Select, from the material below, each line with "https" in it.

*** TASK INPUTS ***

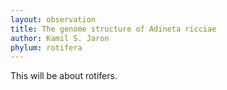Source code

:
 ```yaml
---
layout: observation
title: The genome structure of Adineta ricciae
author: Kamil S. Jaron
phylum: rotifera
---
```


This will be about rotifers.
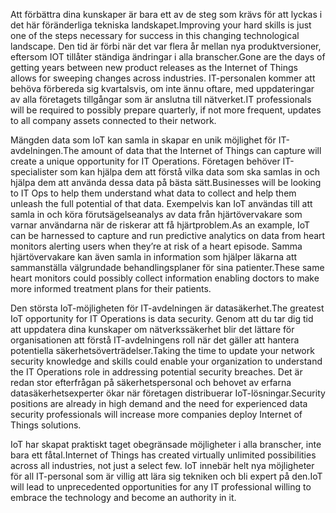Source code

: <!--Video script: It began with Personal Digital Assistants, then smartphones and now everything from smart watches to smart thermostats are connecting people with more information than ever before. Once limited to just PCs, the Internet now allows anything that has valuable information to go online. How does this trend have the potential to impact all aspects of IT professional’s role? More importantly, how can IT professionals prepare for the Internet of Things?-->

<span data-ttu-id="54cb3-101">Att förbättra dina kunskaper är bara ett av de steg som krävs för att lyckas i det här föränderliga tekniska landskapet.</span><span class="sxs-lookup"><span data-stu-id="54cb3-101">Improving your hard skills is just one of the steps necessary for success in this changing technological landscape.</span></span> <span data-ttu-id="54cb3-102">Den tid är förbi när det var flera år mellan nya produktversioner, eftersom IOT tillåter ständiga ändringar i alla branscher.</span><span class="sxs-lookup"><span data-stu-id="54cb3-102">Gone are the days of getting years between new product releases as the Internet of Things allows for sweeping changes across industries.</span></span> <span data-ttu-id="54cb3-103">IT-personalen kommer att behöva förbereda sig kvartalsvis, om inte ännu oftare, med uppdateringar av alla företagets tillgångar som är anslutna till nätverket.</span><span class="sxs-lookup"><span data-stu-id="54cb3-103">IT professionals will be required to possibly prepare quarterly, if not more frequent, updates to all company assets connected to their network.</span></span>

<span data-ttu-id="54cb3-104">Mängden data som IoT kan samla in skapar en unik möjlighet för IT-avdelningen.</span><span class="sxs-lookup"><span data-stu-id="54cb3-104">The amount of data that the Internet of Things can capture will create a unique opportunity for IT Operations.</span></span> <span data-ttu-id="54cb3-105">Företagen behöver IT-specialister som kan hjälpa dem att förstå vilka data som ska samlas in och hjälpa dem att använda dessa data på bästa sätt.</span><span class="sxs-lookup"><span data-stu-id="54cb3-105">Businesses will be looking to IT Ops to help them understand what data to collect and help them unleash the full potential of that data.</span></span> <span data-ttu-id="54cb3-106">Exempelvis kan IoT användas till att samla in och köra förutsägelseanalys av data från hjärtövervakare som varnar användarna när de riskerar att få hjärtproblem.</span><span class="sxs-lookup"><span data-stu-id="54cb3-106">As an example, IoT can be harnessed to capture and run predictive analytics on data from heart monitors alerting users when they’re at risk of a heart episode.</span></span> <span data-ttu-id="54cb3-107">Samma hjärtövervakare kan även samla in information som hjälper läkarna att sammanställa välgrundade behandlingsplaner för sina patienter.</span><span class="sxs-lookup"><span data-stu-id="54cb3-107">These same heart monitors could possibly collect information enabling doctors to make more informed treatment plans for their patients.</span></span>

<span data-ttu-id="54cb3-108">Den största IoT-möjligheten för IT-avdelningen är datasäkerhet.</span><span class="sxs-lookup"><span data-stu-id="54cb3-108">The greatest IoT opportunity for IT Operations is data security.</span></span> <span data-ttu-id="54cb3-109">Genom att du tar dig tid att uppdatera dina kunskaper om nätverkssäkerhet blir det lättare för organisationen att förstå IT-avdelningens roll när det gäller att hantera potentiella säkerhetsöverträdelser.</span><span class="sxs-lookup"><span data-stu-id="54cb3-109">Taking the time to update your network security knowledge and skills could enable your organization to understand the IT Operations role in addressing potential security breaches.</span></span> <span data-ttu-id="54cb3-110">Det är redan stor efterfrågan på säkerhetspersonal och behovet av erfarna datasäkerhetsexperter ökar när företagen distribuerar IoT-lösningar.</span><span class="sxs-lookup"><span data-stu-id="54cb3-110">Security positions are already in high demand and the need for experienced data security professionals will increase more companies deploy Internet of Things solutions.</span></span>

<span data-ttu-id="54cb3-111">IoT har skapat praktiskt taget obegränsade möjligheter i alla branscher, inte bara ett fåtal.</span><span class="sxs-lookup"><span data-stu-id="54cb3-111">Internet of Things has created virtually unlimited possibilities across all industries, not just a select few.</span></span> <span data-ttu-id="54cb3-112">IoT innebär helt nya möjligheter för all IT-personal som är villig att lära sig tekniken och bli expert på den.</span><span class="sxs-lookup"><span data-stu-id="54cb3-112">IoT will lead to unprecedented opportunities for any IT professional willing to embrace the technology and become an authority in it.</span></span>

<!--Reference links: 

-   Introduction to Azure IoT:
    <https://mva.microsoft.com/en-US/training-courses/introduction-to-azure-iot-17611?l=uxXUIs4rD_606218965>

-   Azure Internet of Things:
    <https://www.microsoft.com/en-ca/internet-of-things/>-->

*** End of TASK INPUTS ***

- [RESULT]
    <https://mva.microsoft.com/en-US/training-courses/introduction-to-azure-iot-17611?l=uxXUIs4rD_606218965>
    <https://www.microsoft.com/en-ca/internet-of-things/>-->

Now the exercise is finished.